* **Written task**
With the first line as the start and the line containing "ドリームゲート 挑戦する生き方13/3" as the end, write out every line of the records exactly.

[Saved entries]
....

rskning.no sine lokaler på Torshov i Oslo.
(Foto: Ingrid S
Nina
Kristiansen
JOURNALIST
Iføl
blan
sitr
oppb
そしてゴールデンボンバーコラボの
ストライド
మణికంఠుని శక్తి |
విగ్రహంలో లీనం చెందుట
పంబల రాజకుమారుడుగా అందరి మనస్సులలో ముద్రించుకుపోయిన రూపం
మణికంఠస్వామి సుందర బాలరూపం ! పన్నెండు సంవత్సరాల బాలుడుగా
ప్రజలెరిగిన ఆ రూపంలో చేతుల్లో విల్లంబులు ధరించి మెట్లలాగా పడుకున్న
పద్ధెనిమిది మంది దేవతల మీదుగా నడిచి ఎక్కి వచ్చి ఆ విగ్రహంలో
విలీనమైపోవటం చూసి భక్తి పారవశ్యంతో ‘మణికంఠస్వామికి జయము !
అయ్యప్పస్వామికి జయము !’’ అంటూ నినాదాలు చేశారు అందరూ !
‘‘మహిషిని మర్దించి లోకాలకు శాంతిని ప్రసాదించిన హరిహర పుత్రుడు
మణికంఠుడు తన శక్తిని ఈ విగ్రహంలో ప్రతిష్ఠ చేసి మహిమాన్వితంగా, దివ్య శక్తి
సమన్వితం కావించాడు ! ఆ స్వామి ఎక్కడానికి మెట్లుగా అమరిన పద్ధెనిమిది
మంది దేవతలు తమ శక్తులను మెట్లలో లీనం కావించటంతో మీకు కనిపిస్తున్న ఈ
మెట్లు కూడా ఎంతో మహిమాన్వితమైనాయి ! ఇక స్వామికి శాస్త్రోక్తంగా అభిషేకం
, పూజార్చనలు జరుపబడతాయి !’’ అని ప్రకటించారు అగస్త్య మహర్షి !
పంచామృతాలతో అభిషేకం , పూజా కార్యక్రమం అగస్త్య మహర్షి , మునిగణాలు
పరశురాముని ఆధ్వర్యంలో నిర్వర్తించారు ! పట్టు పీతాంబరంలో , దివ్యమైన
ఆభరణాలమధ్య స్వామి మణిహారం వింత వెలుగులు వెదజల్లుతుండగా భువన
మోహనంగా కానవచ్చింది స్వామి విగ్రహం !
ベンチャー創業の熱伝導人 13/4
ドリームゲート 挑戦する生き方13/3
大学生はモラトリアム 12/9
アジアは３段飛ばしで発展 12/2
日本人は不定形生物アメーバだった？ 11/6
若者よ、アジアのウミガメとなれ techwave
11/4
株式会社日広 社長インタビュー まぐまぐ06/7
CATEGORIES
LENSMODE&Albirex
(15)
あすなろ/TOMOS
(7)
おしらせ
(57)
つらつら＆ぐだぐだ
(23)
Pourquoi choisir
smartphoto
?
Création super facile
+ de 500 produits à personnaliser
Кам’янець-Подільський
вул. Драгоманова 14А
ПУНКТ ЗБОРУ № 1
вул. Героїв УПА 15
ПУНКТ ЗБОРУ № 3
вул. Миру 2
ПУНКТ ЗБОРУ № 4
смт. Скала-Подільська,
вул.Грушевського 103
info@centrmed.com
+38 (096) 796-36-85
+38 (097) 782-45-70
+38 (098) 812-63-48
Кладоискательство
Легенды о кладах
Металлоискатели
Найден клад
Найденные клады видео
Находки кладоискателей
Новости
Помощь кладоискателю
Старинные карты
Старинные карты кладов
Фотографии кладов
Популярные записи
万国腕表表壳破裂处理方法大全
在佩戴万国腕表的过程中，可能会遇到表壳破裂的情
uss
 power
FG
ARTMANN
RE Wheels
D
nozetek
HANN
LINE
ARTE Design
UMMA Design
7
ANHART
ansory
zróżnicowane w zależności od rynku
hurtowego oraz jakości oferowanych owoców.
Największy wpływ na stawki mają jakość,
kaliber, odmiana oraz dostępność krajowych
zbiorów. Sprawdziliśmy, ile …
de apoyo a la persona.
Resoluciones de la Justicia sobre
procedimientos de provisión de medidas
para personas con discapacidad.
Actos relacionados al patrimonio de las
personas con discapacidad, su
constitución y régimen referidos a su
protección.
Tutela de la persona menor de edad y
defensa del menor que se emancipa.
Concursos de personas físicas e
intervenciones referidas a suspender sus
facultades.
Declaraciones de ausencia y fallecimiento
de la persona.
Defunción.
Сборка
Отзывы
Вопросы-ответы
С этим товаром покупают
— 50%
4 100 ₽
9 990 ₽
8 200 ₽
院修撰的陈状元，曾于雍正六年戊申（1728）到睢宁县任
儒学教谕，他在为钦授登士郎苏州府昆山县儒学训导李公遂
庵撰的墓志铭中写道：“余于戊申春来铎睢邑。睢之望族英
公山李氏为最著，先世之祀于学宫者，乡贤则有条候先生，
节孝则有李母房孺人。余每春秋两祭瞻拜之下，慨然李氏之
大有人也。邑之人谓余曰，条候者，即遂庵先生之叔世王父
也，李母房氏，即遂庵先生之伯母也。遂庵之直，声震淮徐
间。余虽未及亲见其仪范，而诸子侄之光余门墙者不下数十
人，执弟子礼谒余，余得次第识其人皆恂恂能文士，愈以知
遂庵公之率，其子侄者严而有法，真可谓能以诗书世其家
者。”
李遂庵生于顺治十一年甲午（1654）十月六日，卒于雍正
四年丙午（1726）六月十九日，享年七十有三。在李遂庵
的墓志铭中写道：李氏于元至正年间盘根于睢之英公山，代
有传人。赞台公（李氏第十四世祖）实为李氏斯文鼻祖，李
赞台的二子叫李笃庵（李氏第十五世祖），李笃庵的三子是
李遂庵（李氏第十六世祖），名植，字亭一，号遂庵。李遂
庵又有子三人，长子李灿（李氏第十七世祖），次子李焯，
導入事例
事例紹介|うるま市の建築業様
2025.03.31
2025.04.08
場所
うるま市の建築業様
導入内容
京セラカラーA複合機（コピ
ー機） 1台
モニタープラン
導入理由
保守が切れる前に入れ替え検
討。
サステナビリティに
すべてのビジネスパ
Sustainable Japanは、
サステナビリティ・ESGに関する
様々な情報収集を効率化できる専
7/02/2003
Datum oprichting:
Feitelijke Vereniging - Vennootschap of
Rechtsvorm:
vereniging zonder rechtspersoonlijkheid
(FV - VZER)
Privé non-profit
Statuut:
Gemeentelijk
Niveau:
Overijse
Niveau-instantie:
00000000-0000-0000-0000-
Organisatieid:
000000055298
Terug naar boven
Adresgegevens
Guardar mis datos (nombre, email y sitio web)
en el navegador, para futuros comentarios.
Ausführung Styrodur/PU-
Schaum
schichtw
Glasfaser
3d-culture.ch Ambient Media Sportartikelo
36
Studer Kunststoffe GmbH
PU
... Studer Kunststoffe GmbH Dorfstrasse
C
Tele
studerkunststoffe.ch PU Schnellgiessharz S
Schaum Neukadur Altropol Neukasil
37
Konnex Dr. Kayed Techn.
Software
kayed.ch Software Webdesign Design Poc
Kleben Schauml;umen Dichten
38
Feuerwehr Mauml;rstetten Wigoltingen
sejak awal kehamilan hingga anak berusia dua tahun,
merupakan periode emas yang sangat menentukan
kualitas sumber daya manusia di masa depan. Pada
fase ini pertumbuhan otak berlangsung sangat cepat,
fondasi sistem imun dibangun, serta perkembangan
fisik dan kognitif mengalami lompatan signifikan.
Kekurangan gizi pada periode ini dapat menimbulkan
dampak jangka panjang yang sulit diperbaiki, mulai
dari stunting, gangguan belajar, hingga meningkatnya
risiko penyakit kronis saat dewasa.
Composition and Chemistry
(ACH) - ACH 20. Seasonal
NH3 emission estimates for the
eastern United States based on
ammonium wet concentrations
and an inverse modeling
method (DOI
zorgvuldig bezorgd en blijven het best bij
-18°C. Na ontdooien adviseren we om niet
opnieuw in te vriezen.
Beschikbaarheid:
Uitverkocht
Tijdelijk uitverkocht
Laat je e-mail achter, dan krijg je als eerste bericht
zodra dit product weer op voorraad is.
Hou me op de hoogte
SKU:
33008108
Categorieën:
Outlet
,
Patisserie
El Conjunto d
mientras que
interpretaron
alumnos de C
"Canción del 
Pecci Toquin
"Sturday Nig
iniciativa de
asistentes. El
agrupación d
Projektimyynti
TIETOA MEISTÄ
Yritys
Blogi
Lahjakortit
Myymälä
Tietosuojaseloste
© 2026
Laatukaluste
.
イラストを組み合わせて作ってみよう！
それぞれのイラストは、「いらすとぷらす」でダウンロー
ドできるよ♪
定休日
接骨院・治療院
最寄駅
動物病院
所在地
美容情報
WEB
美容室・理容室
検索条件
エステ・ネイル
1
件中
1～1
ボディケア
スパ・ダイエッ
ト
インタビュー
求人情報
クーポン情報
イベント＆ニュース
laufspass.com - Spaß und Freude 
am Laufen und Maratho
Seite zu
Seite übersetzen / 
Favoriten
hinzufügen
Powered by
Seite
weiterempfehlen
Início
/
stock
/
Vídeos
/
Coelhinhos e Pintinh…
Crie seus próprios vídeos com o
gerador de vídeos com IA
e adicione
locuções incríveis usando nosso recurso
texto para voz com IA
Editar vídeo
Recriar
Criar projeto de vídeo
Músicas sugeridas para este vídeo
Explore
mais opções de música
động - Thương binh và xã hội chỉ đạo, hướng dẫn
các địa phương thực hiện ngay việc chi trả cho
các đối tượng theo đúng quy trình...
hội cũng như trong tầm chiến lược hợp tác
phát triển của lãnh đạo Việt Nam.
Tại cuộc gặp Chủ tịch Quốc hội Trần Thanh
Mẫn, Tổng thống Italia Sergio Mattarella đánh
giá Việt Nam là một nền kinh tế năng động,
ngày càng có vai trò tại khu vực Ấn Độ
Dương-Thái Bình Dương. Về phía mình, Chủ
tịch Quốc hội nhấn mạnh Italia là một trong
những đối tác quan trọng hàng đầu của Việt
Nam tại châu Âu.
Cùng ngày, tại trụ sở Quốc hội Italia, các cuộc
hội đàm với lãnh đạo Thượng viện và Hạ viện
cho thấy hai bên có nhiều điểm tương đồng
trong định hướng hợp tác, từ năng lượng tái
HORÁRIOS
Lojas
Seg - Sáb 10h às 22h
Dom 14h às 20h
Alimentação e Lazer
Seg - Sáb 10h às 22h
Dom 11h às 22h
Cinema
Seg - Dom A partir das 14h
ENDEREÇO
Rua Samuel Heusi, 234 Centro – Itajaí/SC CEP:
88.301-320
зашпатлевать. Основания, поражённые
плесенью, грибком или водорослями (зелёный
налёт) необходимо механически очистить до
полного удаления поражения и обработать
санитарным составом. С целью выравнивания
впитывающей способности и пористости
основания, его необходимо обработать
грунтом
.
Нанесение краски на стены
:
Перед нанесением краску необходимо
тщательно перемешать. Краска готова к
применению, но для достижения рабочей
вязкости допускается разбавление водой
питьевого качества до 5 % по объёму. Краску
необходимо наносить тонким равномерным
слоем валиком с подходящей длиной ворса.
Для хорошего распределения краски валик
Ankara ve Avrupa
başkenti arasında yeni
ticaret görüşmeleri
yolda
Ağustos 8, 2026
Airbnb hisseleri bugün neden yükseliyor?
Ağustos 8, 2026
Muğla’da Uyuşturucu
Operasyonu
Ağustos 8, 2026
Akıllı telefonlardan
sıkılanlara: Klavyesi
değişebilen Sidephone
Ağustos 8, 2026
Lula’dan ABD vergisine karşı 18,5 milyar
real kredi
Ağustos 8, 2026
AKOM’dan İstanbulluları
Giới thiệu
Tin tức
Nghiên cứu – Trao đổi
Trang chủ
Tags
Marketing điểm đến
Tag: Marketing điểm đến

....

* **Task answer**
rskning.no sine lokaler på Torshov i Oslo.
(Foto: Ingrid S
Nina
Kristiansen
JOURNALIST
Iføl
blan
sitr
oppb
そしてゴールデンボンバーコラボの
ストライド
మణికంఠుని శక్తి |
విగ్రహంలో లీనం చెందుట
పంబల రాజకుమారుడుగా అందరి మనస్సులలో ముద్రించుకుపోయిన రూపం
మణికంఠస్వామి సుందర బాలరూపం ! పన్నెండు సంవత్సరాల బాలుడుగా
ప్రజలెరిగిన ఆ రూపంలో చేతుల్లో విల్లంబులు ధరించి మెట్లలాగా పడుకున్న
పద్ధెనిమిది మంది దేవతల మీదుగా నడిచి ఎక్కి వచ్చి ఆ విగ్రహంలో
విలీనమైపోవటం చూసి భక్తి పారవశ్యంతో ‘మణికంఠస్వామికి జయము !
అయ్యప్పస్వామికి జయము !’’ అంటూ నినాదాలు చేశారు అందరూ !
‘‘మహిషిని మర్దించి లోకాలకు శాంతిని ప్రసాదించిన హరిహర పుత్రుడు
మణికంఠుడు తన శక్తిని ఈ విగ్రహంలో ప్రతిష్ఠ చేసి మహిమాన్వితంగా, దివ్య శక్తి
సమన్వితం కావించాడు ! ఆ స్వామి ఎక్కడానికి మెట్లుగా అమరిన పద్ధెనిమిది
మంది దేవతలు తమ శక్తులను మెట్లలో లీనం కావించటంతో మీకు కనిపిస్తున్న ఈ
మెట్లు కూడా ఎంతో మహిమాన్వితమైనాయి ! ఇక స్వామికి శాస్త్రోక్తంగా అభిషేకం
, పూజార్చనలు జరుపబడతాయి !’’ అని ప్రకటించారు అగస్త్య మహర్షి !
పంచామృతాలతో అభిషేకం , పూజా కార్యక్రమం అగస్త్య మహర్షి , మునిగణాలు
పరశురాముని ఆధ్వర్యంలో నిర్వర్తించారు ! పట్టు పీతాంబరంలో , దివ్యమైన
ఆభరణాలమధ్య స్వామి మణిహారం వింత వెలుగులు వెదజల్లుతుండగా భువన
మోహనంగా కానవచ్చింది స్వామి విగ్రహం !
ベンチャー創業の熱伝導人 13/4
ドリームゲート 挑戦する生き方13/3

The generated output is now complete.